12. The system of claim 11 further comprising a conical lead in pilot operable to form a seal intermediate the compressor disk and the rotational gas turbine engine component when the first threads and the second threads are substantially completely mated.

13. The system of claim 11 wherein the first and second threads are buttress threads.

14. The system of claim 11 wherein the rotational gas turbine engine component is a second compressor disk.

15. The system of claim 14 further comprising a third gas turbine engine compressor disk including third threads and wherein the second compressor disk further includes fourth threads; wherein the third threads and fourth threads are mated and said mating alone is sufficient to couple the second compressor disk and the third compressor disk during engine operation.

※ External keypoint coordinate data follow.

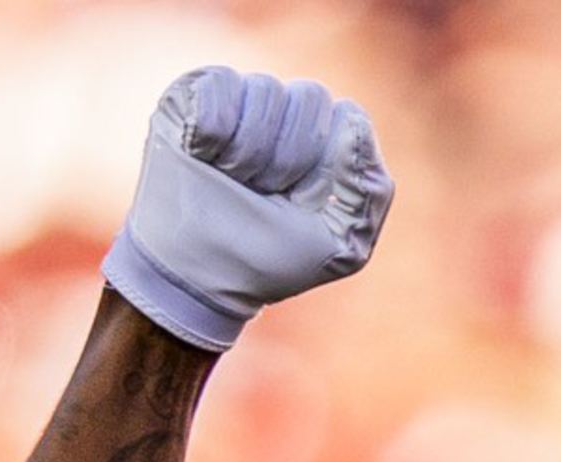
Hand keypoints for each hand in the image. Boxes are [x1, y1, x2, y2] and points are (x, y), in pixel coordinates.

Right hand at [102, 68, 393, 351]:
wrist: (191, 278)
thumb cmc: (263, 262)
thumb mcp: (339, 248)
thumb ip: (369, 190)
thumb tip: (351, 120)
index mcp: (321, 140)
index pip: (345, 116)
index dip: (324, 163)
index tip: (298, 201)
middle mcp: (282, 113)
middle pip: (310, 97)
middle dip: (287, 158)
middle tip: (259, 193)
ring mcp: (237, 101)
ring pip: (264, 90)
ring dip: (246, 151)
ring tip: (226, 179)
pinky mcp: (191, 96)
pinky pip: (218, 84)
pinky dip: (211, 129)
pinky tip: (199, 155)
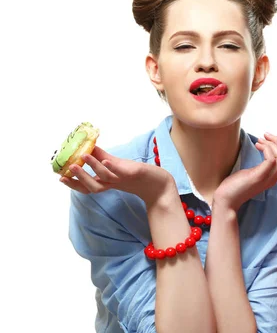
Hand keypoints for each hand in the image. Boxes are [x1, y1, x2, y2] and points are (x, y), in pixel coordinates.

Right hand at [59, 146, 175, 204]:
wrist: (159, 183)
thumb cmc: (137, 174)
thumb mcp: (117, 165)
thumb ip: (101, 157)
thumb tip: (86, 146)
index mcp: (107, 183)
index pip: (87, 186)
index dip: (74, 183)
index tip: (60, 176)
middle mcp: (113, 183)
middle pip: (93, 186)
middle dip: (80, 178)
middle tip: (67, 169)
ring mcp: (124, 179)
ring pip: (105, 177)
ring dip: (93, 167)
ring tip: (83, 157)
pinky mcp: (135, 174)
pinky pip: (122, 172)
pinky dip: (113, 167)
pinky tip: (107, 160)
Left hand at [212, 133, 276, 211]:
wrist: (227, 200)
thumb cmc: (237, 185)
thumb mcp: (255, 172)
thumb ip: (263, 163)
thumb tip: (266, 146)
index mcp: (276, 175)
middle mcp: (275, 177)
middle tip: (267, 136)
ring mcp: (268, 177)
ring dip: (274, 143)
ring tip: (261, 140)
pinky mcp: (259, 176)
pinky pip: (271, 159)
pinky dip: (266, 148)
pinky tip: (257, 145)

16. The system of claim 13 wherein the rotational gas turbine engine component is a rotational shaft.

17. A method comprising:

aligning a first gas turbine engine component and a second gas turbine engine component;

mating first threads and second threads to couple the first gas turbine engine component and the second gas turbine engine component; and

rotating the first gas turbine engine component and the second gas turbine engine component;

wherein said mating is essentially all that couples the first gas turbine engine component and the second gas turbine engine component.

18. The method of claim 17 wherein the aligning includes contacting a lead in pilot of the first gas turbine engine component to the second gas turbine engine component.

19. The method of claim 17 further comprising forming at least a partial seal between the first gas turbine engine component and the second gas turbine engine component using a lead in pilot.

20. The method of claim 17 wherein the first gas turbine engine component and the second gas turbine engine component are components of a complete gas turbine engine and further comprising starting the gas turbine engine and stopping the gas turbine engine.